The jobless rate in Germany is up for the 11th successive month. Chancellor Schröder will find it hard to fulfil his campaign promise to cut unemployment to 3.5 million.
Jobless people waiting outside Berlin's unemployment office
Thursday's news from Germany's Federal Labor Office was far from pleasant for the German government. Labor Office President Bernhard Jagoda announced the latest unemployment figures for the country: in November, the jobless rate was at 9.5 % in Germany. Some 3.789 million Germans were without a job - 17,000 more than in October.
Jagoda fears unemployment will exceed four million during the winter. That would cause a major headache for German chancellor Gerhard Schröder. He had made cutting unemployment to 3.5 million the focus of his government policy.
Further job cuts ahead
Jagoda's prediction for the upcoming months is founded on recent economic data showing that growth in Germany is slowing. Last month, statistics showed that GDP shrank 0.1 % in the third quarter of 2001 against the second quarter.

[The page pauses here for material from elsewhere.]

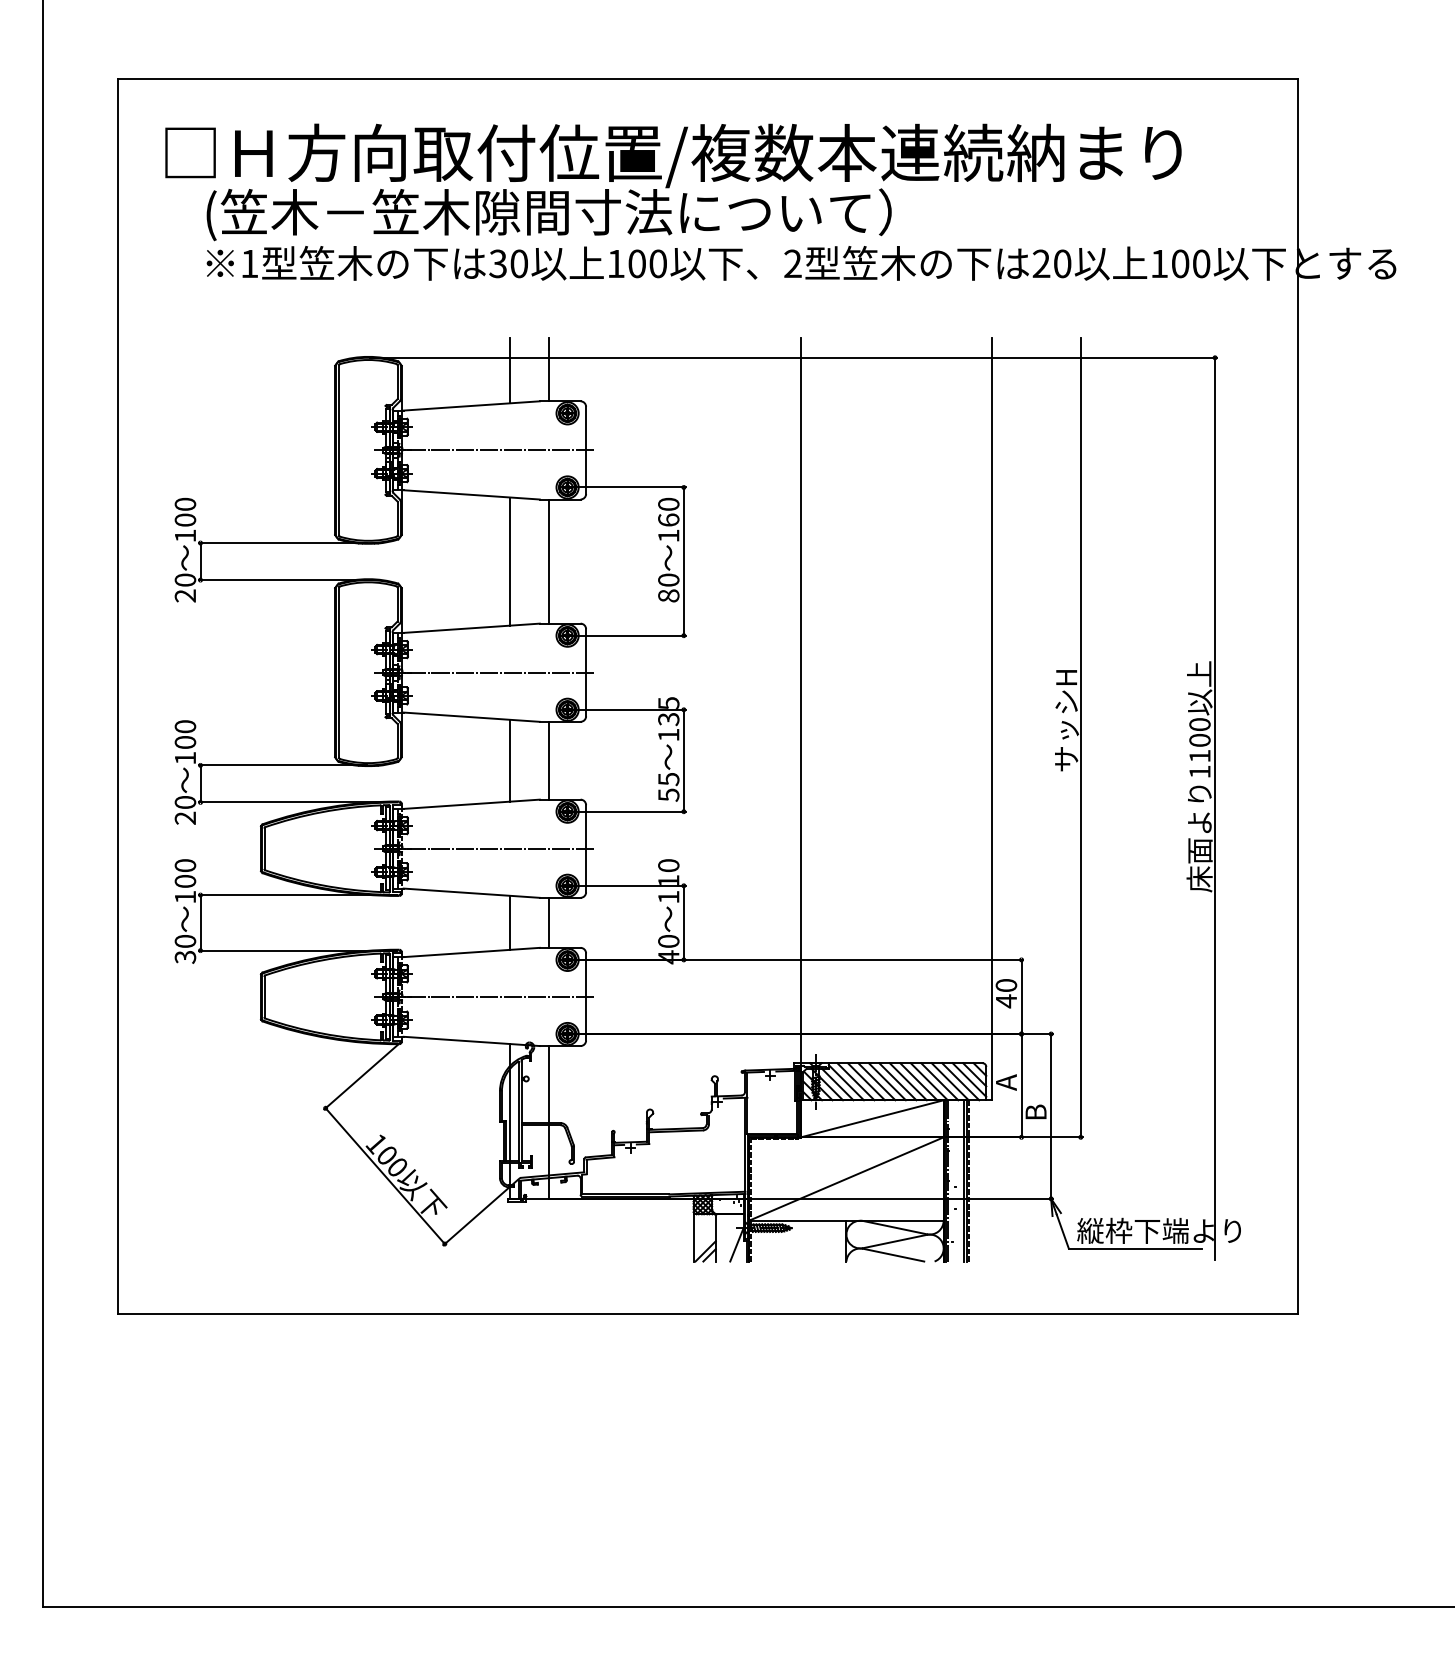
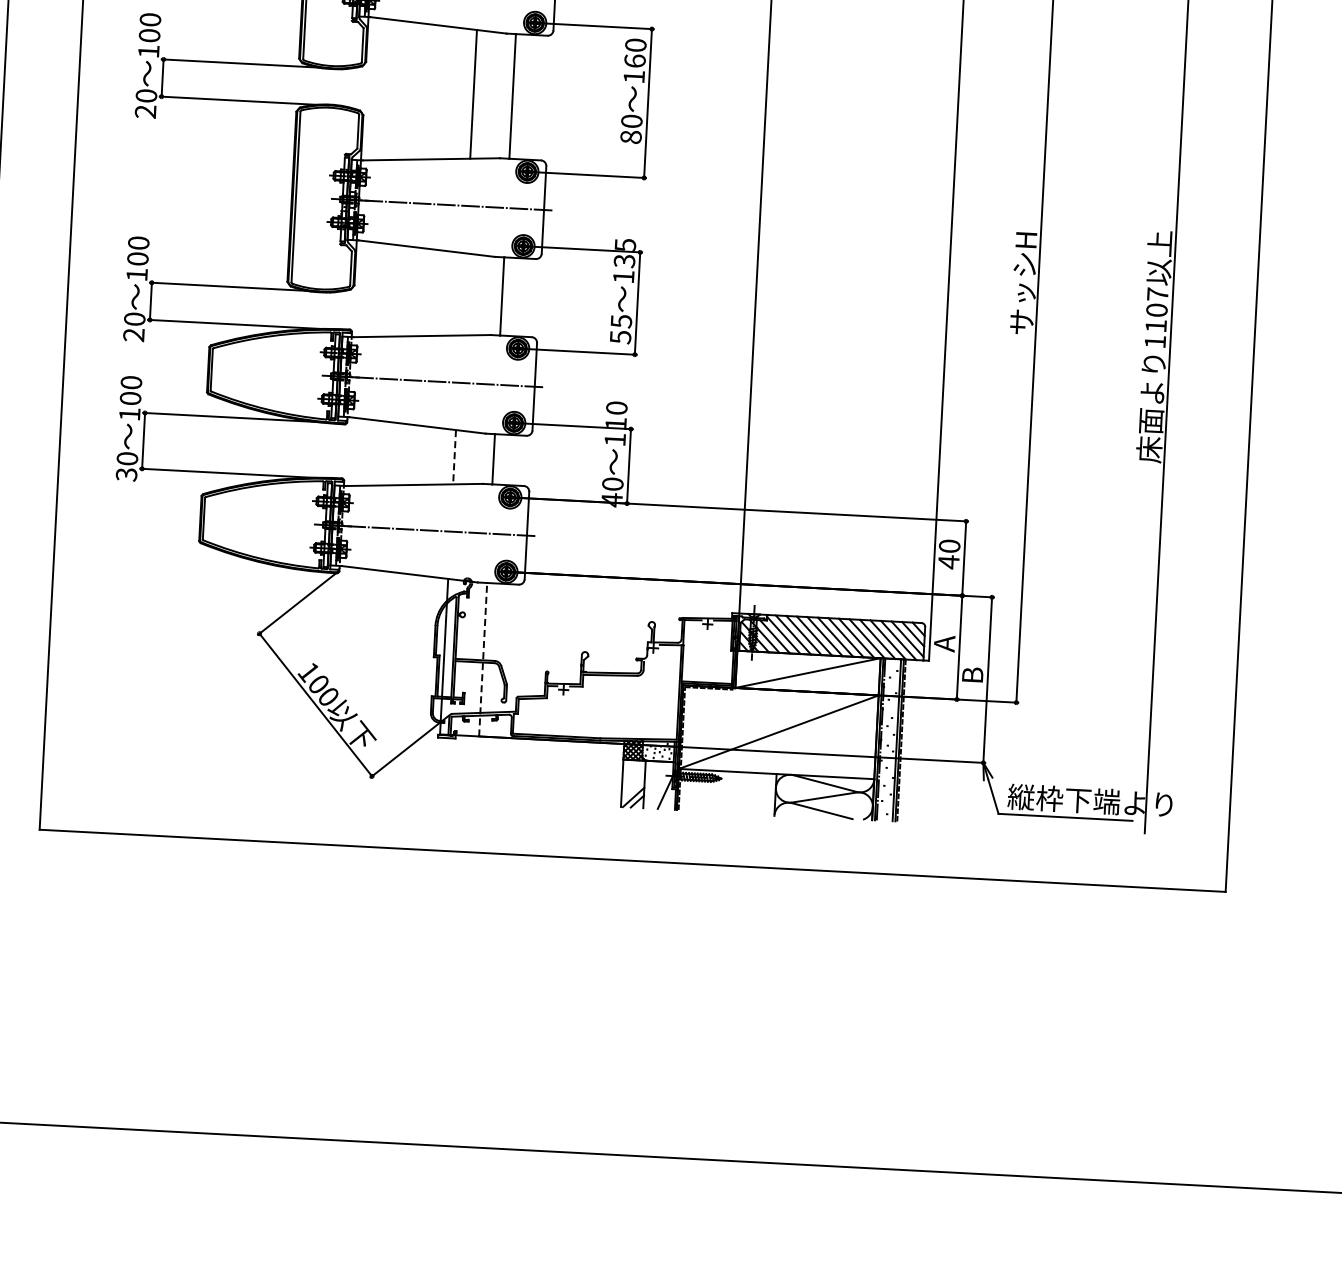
text: (1199, 724) -> (1157, 294), 1100 -> 1107
line: (510, 760) -> (463, 294), removed
line: (510, 923) -> (454, 457), solid -> dashed
line: (549, 1121) -> (483, 658), solid -> dashed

Some blue-chip companies like BASF, Siemens, Bayer and Deutsche Bank have already announced massive job cuts. Germany's Lufthansa airline recently had to introduce a radical short-time working plan for its 12,000 flight attendants to prevent lay-offs.
Opposition: "Wake up, Mister Schröder."
Germany's main opposition party, the conservative Christian Democratic Party, has been quick to attack Schröder's record on the economy. The party's general secretary Laurenz Meyer urged the government to "improve the conditions for firms and make it easier to hire people."
Employers in Germany sometimes shy away from hiring new people because of the country's strict labor laws. Once a company hires a person, these laws make it difficult to fire him or her. In addition, businesses have to pay high amounts into Germany's social security and health insurance system for each employee.
Chancellor Schröder has already ruled out making the job market more flexible. He says making it easier for companies to fire people would increase insecurity.
Analysts not pessimistic
Most analysts, however, aren't alarmed by Germany's November jobless figures. Manuela Preuschl of Deutsche Bank told Reuters "The November seasonally adjusted figure was much better than we expected."
Preuschl sees a slowdown in the rise of unemployment. However she does not think this marks the start of a turnaround for the German economy. "I think we won't see any real improvement until the end of next year or even the start of 2003," Preuschl says.